Par rapport à quelques événements récents, je me pose une question... Attention, hein, quand je dis que je me la pose, je me la pose vraiment... C'est pas ironique genre je vais vous expliquer que j'ai la réponse alors que les autres ne l'ont pas... Non, je ne connais pas la réponse non plus...
Récemment donc, j'ai entendu ou lu des réflexions désagréables sur des gens qui, parallèlement ont plutôt bonne presse, c'est à dire que nombreux sont ceux qui les admirent, remercient, félicitent mais, d'un coup, paf, un ou plusieurs commentaires désobligeants viennent griser le tableau... Pourquoi aussitôt y a-t-il remise en cause personnelle de celui qui, en dehors des deux ou trois critiques, n'a, en général, que des remarques positives ? Pourquoi aussitôt y a-t-il cette envie de tout laisser tomber ?
Par exemple, sur l'amicale Claude François, ça m'est arrivé, un peu... je faisais un truc que je pensais bien et j'avais directement ou indirectement des reproches mais, parallèlement, plein de messages super enthousiastes aussi... Lesquels je gardais en tête ? Les mauvais, les critiques peu constructives... Je me demande donc pourquoi nous nous focalisons ainsi sur le négatif ? Pourquoi ne nous contentons-nous pas des trucs sympas qui font chaud au coeur ? Parfois, ceux qui critiquent n'ont pas forcément tort et on peut aussi écouter leurs avis, évidemment mais, pourquoi se dire "j'arrête tout, c'est nul et ça sert à rien.", juste parce que quelques voix se sont élevées pour critiquer ?

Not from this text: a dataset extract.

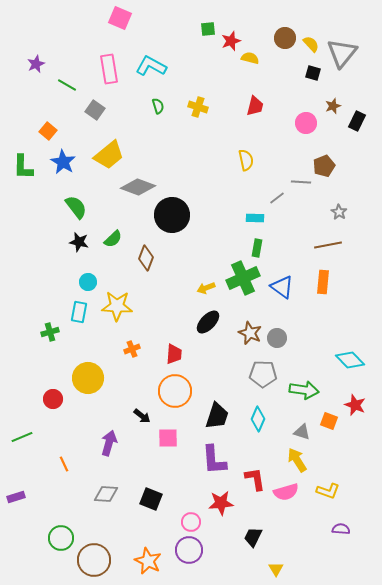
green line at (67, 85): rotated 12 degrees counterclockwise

Quand j'ai débuté dans l'enseignement, j'ai entendu deux ou trois élèves me dire "Vous êtes nulle et on n'aime pas vos cours." Dans le même temps, d'autres gamins, le reste de la classe ou presque semblait intéressé et plutôt souriant mais sur quoi me suis-je focalisée ? Juste sur ces remarques marginales et j'en ai déduit que j'étais nulle... et à la fin d'une année, des gamines sont venues me dire "Vous êtes une super prof et on vous aime bien parce que vous ne vous laissez pas faire par certains élèves"... dont celui qui avait dit que j'étais nulle justement. Ça m'a fait plaisir et je me suis dit que finalement, toute l'année, je m'étais auto-persuadée de ma nullité alors qu'un seul gamin de cette classe avait cet avis sur moi et qu'après tout, je n'en avais rien à faire puisque les autres m'appréciaient...
Et l'autre jour, je vois sur FB un type génial que plein de monde adore qui commençait à sous-entendre qu'il était nul, que personne ne le comprenait, qu'il se sentait seul... parce que quelques crétins avaient critiqué l'une de ses publications... tandis que 99% de ses lecteurs l'avaient au contraire remercié et félicité... C'est là que je me suis posé cette question qui me tracasse depuis ? A-t-on nécessairement besoin de faire l'unanimité ?
Je ne suis pas en train de dire qu'on ne doit pas être touché par les critiques. On peut en être blessé, bien sûr, c'est normal mais, pourquoi dans ces cas-là, ne nous recentrons-nous pas sur le positif... ou alors difficilement ? La phrase "On ne peut pas plaire à tout le monde" est répétée à longueur de temps mais je me demande si, dans le fond, on ne rêverait pas de plaire à tout le monde justement...
Pourtant, le jugement d'une personne ne devrait pas faire douter à ce point et encore moins occulter toutes les autres opinions. Il y aura toujours des esprits mesquins ou méchants, des chipoteurs pour qui rien n'est jamais assez bien, des crétins qui voient le mal partout, surtout là où il n'y en a pas, des maladroits aussi, parfois, qui ne pensent pas à mal mais qui devraient fermer les bouche (ça c'est moi souvent...) Mais, il y aura toujours des gens super contents, sincèrement admiratifs ou au moins positifs...alors, pourquoi ???